Throughout this interchange Jesus repeatedly insists that He does His Father’s works to show that He truly is the anointed Messiah, having God’s authority. His works and the Father’s are the same, much as the servant of a landowner is authorized to act in the landowner’s name as a demonstration of unity, power, and authority. By doing His Father’s works, Jesus represents the exact same unity, power, and authority. 

It might have been easier if Jesus had simply declared Himself the Messiah. But, in this instance, He chose to teach by example–reinforcing over and over that he was one with God because he did His Father’s works! In essence, Jesus declares, “I’ll tell you who I am by how I live, not by just what I say!” 

How can we follow the Savior’s supreme example of oneness with the Father? Just as Jesus said, it is by doing God’s works. Christ’s unity with His Father doesn’t seem to mean a physical unity as much as a unity in purpose. His example powerfully emphasizes that we, too, must strive to become one with God by humbly doing God’s works.
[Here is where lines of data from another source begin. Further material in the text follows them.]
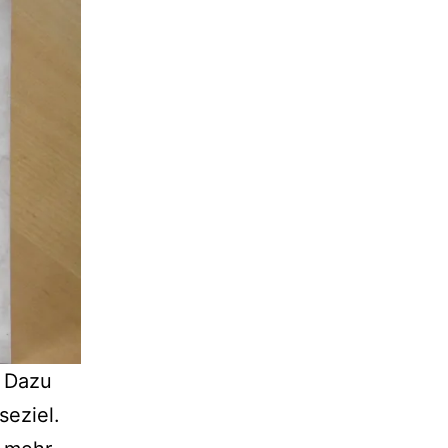
. Dazu
seziel.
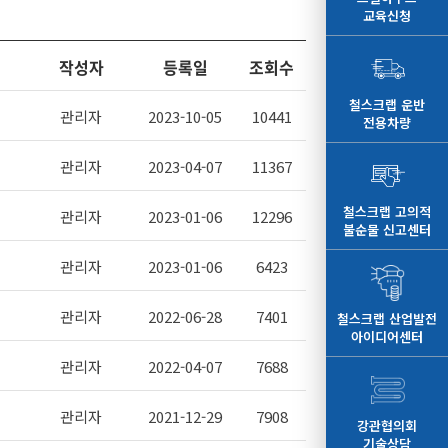
교육신청
작성자
등록일
조회수
철스크랩 운반
관리자
2023-10-05
10441
전용차량
관리자
2023-04-07
11367
철스크랩 고의적
관리자
2023-01-06
12296
불순물 신고센터
관리자
2023-01-06
6423
관리자
2022-06-28
7401
철스크랩 산업발전
아이디어센터
관리자
2022-04-07
7688
관리자
2021-12-29
7908
강관협의회
기술상담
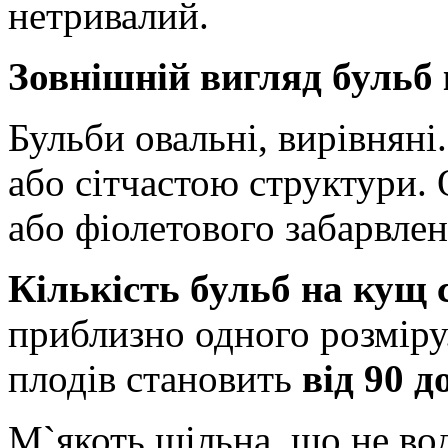
нетривалий.
Зовнішній вигляд бульб 
Бульби овальні, вирівняні
або сітчастою структури. 
або фіолетового забарвлен
Кількість бульб на кущ 
приблизно одного розміру
плодів становить
від 90 д
М`якоть щільна, що не вод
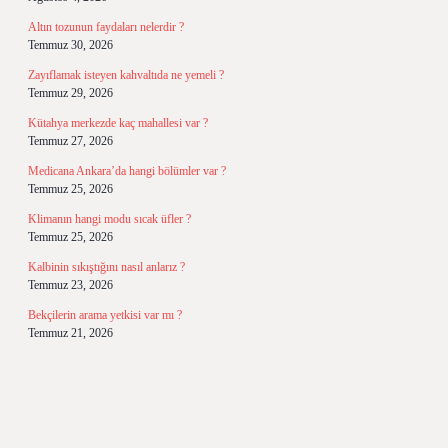
Altın tozunun faydaları nelerdir ?
Temmuz 30, 2026
Zayıflamak isteyen kahvaltıda ne yemeli ?
Temmuz 29, 2026
Kütahya merkezde kaç mahallesi var ?
Temmuz 27, 2026
Medicana Ankara’da hangi bölümler var ?
Temmuz 25, 2026
Klimanın hangi modu sıcak üfler ?
Temmuz 25, 2026
Kalbinin sıkıştığını nasıl anlarız ?
Temmuz 23, 2026
Bekçilerin arama yetkisi var mı ?
Temmuz 21, 2026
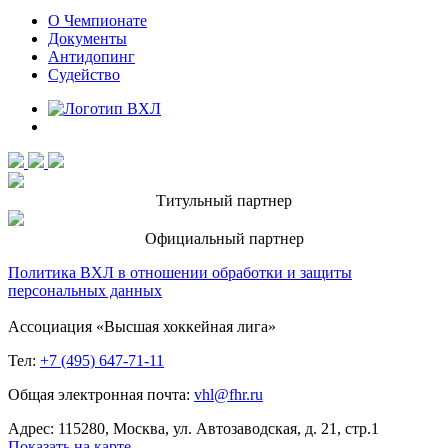
О Чемпионате
Документы
Антидопинг
Судейство
Титульный партнер
Официальный партнер
Политика ВХЛ в отношении обработки и защиты
персональных данных
Ассоциация «Высшая хоккейная лига»
Тел:
+7 (495) 647-71-11
Общая электронная почта:
vhl@fhr.ru
Адрес: 115280, Москва, ул. Автозаводская, д. 21, стр.1
Показать на карте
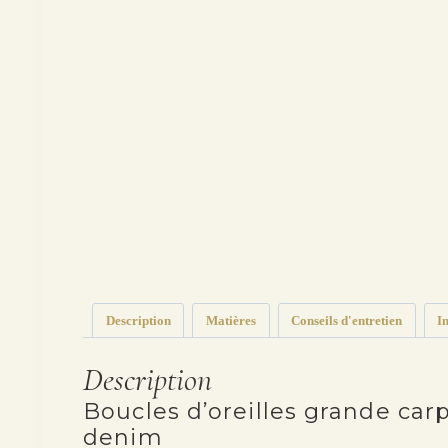
Description
Matières
Conseils d'entretien
I
Description
Boucles d’oreilles grande carpe
denim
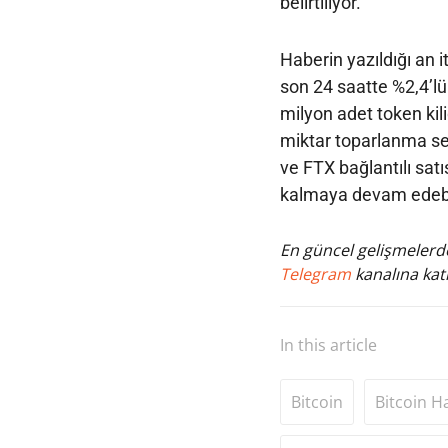
belirtiliyor.
Haberin yazıldığı an 
son 24 saatte %2,4’lü
milyon adet token kili
miktar toparlanma ser
ve FTX bağlantılı satı
kalmaya devam edebil
En güncel gelişmelerde
Telegram
kanalına katı
In this article
Bitcoin
Bitcoin H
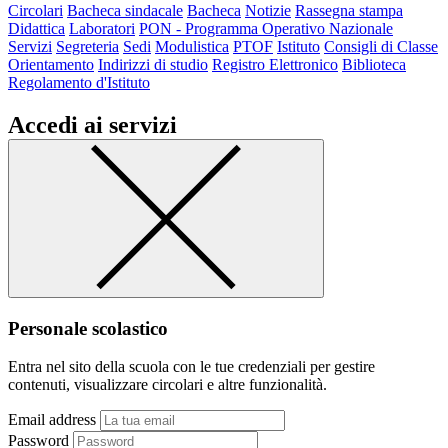
Circolari
Bacheca sindacale
Bacheca
Notizie
Rassegna stampa
Didattica
Laboratori
PON - Programma Operativo Nazionale
Servizi
Segreteria
Sedi
Modulistica
PTOF
Istituto
Consigli di Classe
Orientamento
Indirizzi di studio
Registro Elettronico
Biblioteca
Regolamento d'Istituto
Accedi ai servizi
Personale scolastico
Entra nel sito della scuola con le tue credenziali per gestire
contenuti, visualizzare circolari e altre funzionalità.
Email address
Password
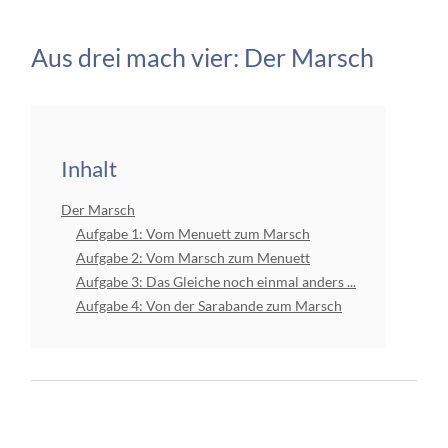
Aus drei mach vier: Der Marsch
Inhalt
Der Marsch
Aufgabe 1: Vom Menuett zum Marsch
Aufgabe 2: Vom Marsch zum Menuett
Aufgabe 3: Das Gleiche noch einmal anders ...
Aufgabe 4: Von der Sarabande zum Marsch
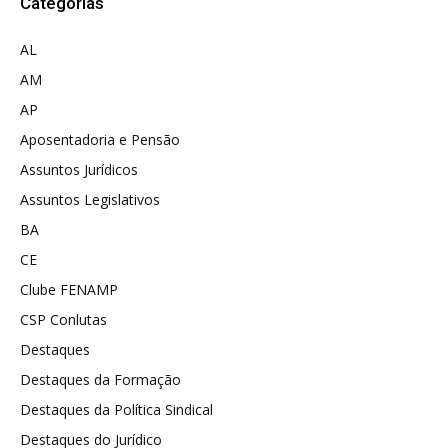
Categorias
AL
AM
AP
Aposentadoria e Pensão
Assuntos Jurídicos
Assuntos Legislativos
BA
CE
Clube FENAMP
CSP Conlutas
Destaques
Destaques da Formação
Destaques da Política Sindical
Destaques do Jurídico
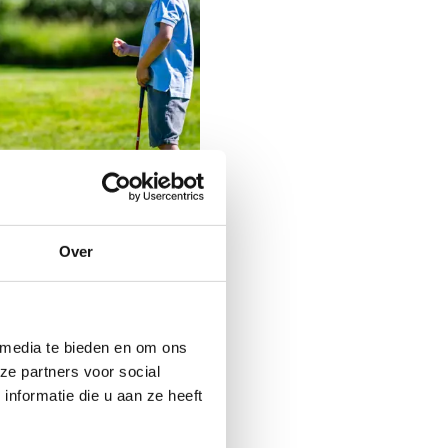
Over
tkeuzes & het aantal
n door
 media te bieden en om ons
ze partners voor social
nformatie die u aan ze heeft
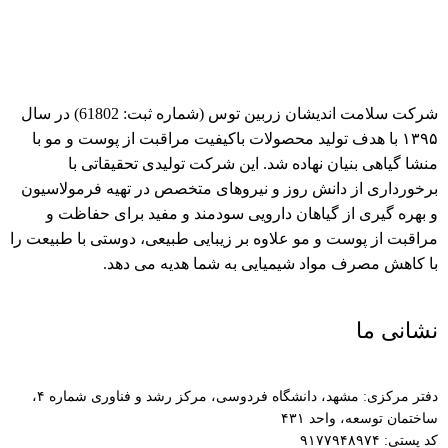
شرکت سلامت اندیشان زربین توس (شماره ثبت: 61802) در سال
۱۳۹۵ با هدف تولید محصولات باکیفیت مراقبت از پوست و مو با
منشا گیاهی بنیان نهاده شد. این شرکت تولیدی تحقیقاتی با
برخورداری از دانش روز و نیروهای متخصص در تهیه فرمولاسیون
و بهره گیری از گیاهان دارویی سودمند و مفید برای حفاظت و
مراقبت از پوست و مو علاوه بر زیبایی طبیعی، دوستی با طبیعت را
با کاهش مصرف مواد شیمیایی به شما هدیه می دهد.
نشانی ما
دفتر مرکزی: مشهد، دانشگاه فردوسی، مرکز رشد و فناوری شماره ۴،
ساختمان توسعه، واحد ۴۳۱
کد پستی: ۹۱۷۷۹۴۸۹۷۴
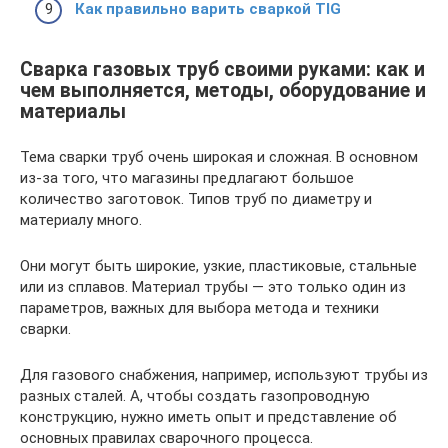
Как правильно варить сваркой TIG
Сварка газовых труб своими руками: как и
чем выполняется, методы, оборудование и
материалы
Тема сварки труб очень широкая и сложная. В основном
из-за того, что магазины предлагают большое
количество заготовок. Типов труб по диаметру и
материалу много.
Они могут быть широкие, узкие, пластиковые, стальные
или из сплавов. Материал трубы — это только один из
параметров, важных для выбора метода и техники
сварки.
Для газового снабжения, например, используют трубы из
разных сталей. А, чтобы создать газопроводную
конструкцию, нужно иметь опыт и представление об
основных правилах сварочного процесса.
As we ponder these sacred lessons from Hanukkah, let us look past the labels of Catholic, Baptist, Mormon, Evangelical, or any other label we might give and focus on the all-encompassing title of being a true Christian. One anointed by His Holy Spirit to act, not just in name, but also in deed. Let us do the works of the Father by serving our neighbor, feeding the poor, empowering the powerless, and lifting the widow and orphan. Doing the works of the Father brings power into our daily lives. Power that helps us overcome all things, bringing light into our lives, through Christ Jesus.

[1] Hanukkah, Wikipedia
[2] Second Temple, Wikipedia
[3] Roger Leibi, The Messiah in the Temple, pg. 181.
[4] Raymond E. Brown, The Gospel of John I-XII, pg. 405.